Cela aussi est une grâce. La lenteur de votre libération par rapport aux cycles prévisibles depuis fort longtemps, tel que l’ont prévu les Néphilim, nous le savions depuis longtemps, nécessite toujours des ajustements extrêmement fins dans ce jeu stérile d’ombre et de lumière qui touche à sa fin, et qui touche à sa fin aussi en vous. À un moment donné, vous verrez que votre personne, ce qu’il en reste, n’est que ombre, n’est que souffrance, comme le vivent ceux d’entre vous qui ont eu la possibilité, de façon accidentelle, de sortir de leur corps, ou lors des mécanismes de communion, fusion et dissolution de la conscience , de  constater que lorsque vous re-rentrez dans ce corps, vous rentrez dans un cadavre. C’est ainsi que la Lumière sent ce corps parce que cette matière, même éclairée, même illuminée au niveau du cœur, ne présente aucune fonction, si ce n’est le jeu de la conscience qui, vous le savez, a été profondément altérée sur ce monde.
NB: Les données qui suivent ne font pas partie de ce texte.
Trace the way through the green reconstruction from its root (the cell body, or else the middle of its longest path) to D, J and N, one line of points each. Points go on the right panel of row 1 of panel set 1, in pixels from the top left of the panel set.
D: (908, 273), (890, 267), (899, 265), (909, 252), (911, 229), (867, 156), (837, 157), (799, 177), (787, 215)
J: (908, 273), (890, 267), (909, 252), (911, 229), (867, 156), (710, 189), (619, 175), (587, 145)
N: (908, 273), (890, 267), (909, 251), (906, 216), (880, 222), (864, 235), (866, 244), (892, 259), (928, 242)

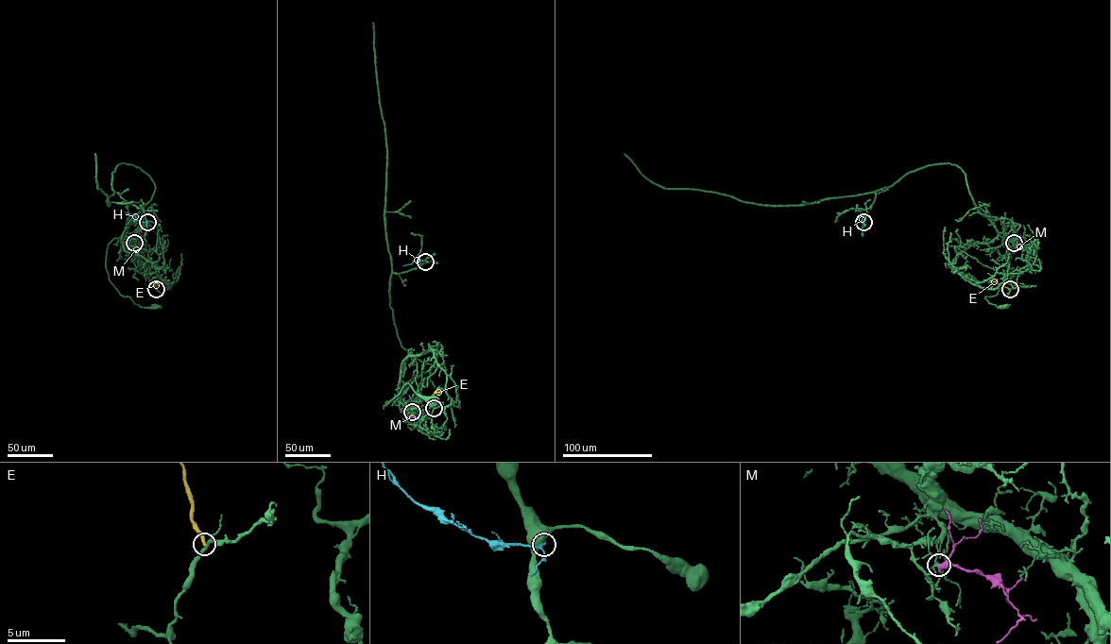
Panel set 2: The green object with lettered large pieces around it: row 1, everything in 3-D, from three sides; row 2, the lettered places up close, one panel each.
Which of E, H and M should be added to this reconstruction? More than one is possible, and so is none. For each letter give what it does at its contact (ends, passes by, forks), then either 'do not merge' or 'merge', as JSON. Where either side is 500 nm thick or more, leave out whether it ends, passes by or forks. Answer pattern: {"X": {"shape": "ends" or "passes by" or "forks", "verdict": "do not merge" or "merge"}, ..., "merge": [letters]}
{"E": {"shape": "ends", "verdict": "do not merge"}, "H": {"verdict": "do not merge"}, "M": {"shape": "passes by", "verdict": "do not merge"}, "merge": []}

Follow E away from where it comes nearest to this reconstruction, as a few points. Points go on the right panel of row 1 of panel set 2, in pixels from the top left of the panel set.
E: (1010, 289), (989, 279)

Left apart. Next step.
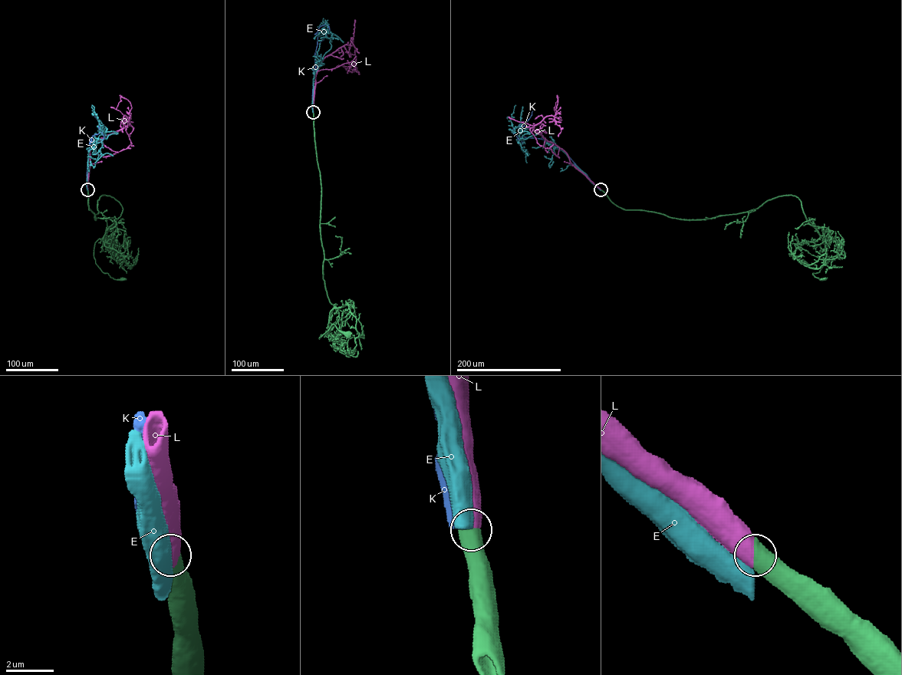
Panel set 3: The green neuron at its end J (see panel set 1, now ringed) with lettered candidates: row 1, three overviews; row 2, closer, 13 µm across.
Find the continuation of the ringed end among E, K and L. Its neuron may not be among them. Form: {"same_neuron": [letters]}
{"same_neuron": ["L"]}

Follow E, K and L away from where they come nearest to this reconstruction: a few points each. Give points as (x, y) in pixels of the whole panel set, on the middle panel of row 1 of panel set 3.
E: (313, 112), (314, 74), (324, 55), (330, 47), (332, 34), (343, 42), (330, 32), (324, 22), (317, 27)
K: (313, 112), (317, 31), (325, 24), (324, 38), (319, 44)
L: (313, 112), (315, 76), (319, 65), (326, 57), (349, 44), (354, 47), (356, 64), (342, 65), (346, 70)

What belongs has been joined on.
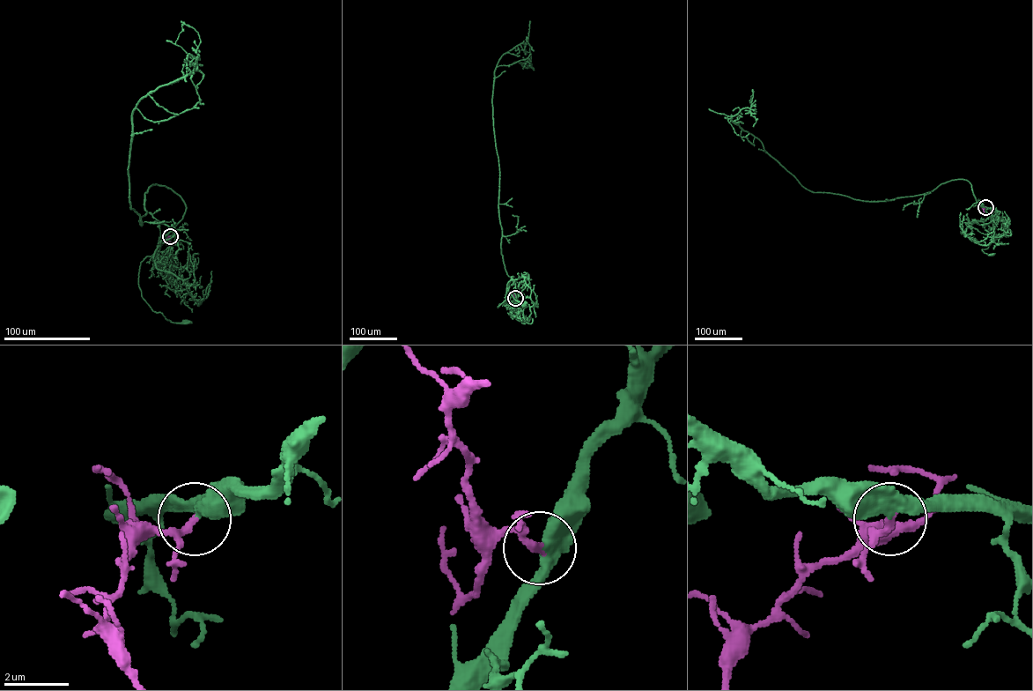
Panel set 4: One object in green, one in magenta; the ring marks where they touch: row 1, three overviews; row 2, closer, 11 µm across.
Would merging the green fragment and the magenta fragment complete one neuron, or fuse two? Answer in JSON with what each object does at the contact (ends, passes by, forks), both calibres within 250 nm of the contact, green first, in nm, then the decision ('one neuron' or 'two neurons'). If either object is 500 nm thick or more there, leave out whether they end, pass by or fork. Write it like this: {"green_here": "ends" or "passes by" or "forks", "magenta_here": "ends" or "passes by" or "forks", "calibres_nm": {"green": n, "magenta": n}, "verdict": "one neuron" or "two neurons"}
{"green_here": "passes by", "magenta_here": "passes by", "calibres_nm": {"green": 420, "magenta": 160}, "verdict": "one neuron"}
Je suis venue en quelque sorte vous encourager, surtout pour ceux d’entre vous qui vivez des moments difficiles. Rappelez-vous que vous avez vécu la vibration du cœur, la vibration d’une Couronne, non pas pour faire revivre ce passé, parce que au travers de ces souffrances, quelles qu’elles soient, la Lumière est encore plus présente. Reconnaissez-la, reconnaissez-le, et vous vous reconnaîtrez. Je vous rappelle que quel que soit l’état de souffrance que mes sœurs ont pu vivre dans leur chemin, que quelles que soient les attaques que certaines de mes sœurs ont vécues ou certains des Anciens, de leur vivant, cela peut paraître terrible pour celui qui cherche, mais pour celui qui l’a vécu, ce n’était rien, parce qu’il y a une équivalence totale, au sein de l’Éternité, entre la souffrance et l’Amour. Cela ne peut être conçu ni même expliqué au sein de votre personnalité.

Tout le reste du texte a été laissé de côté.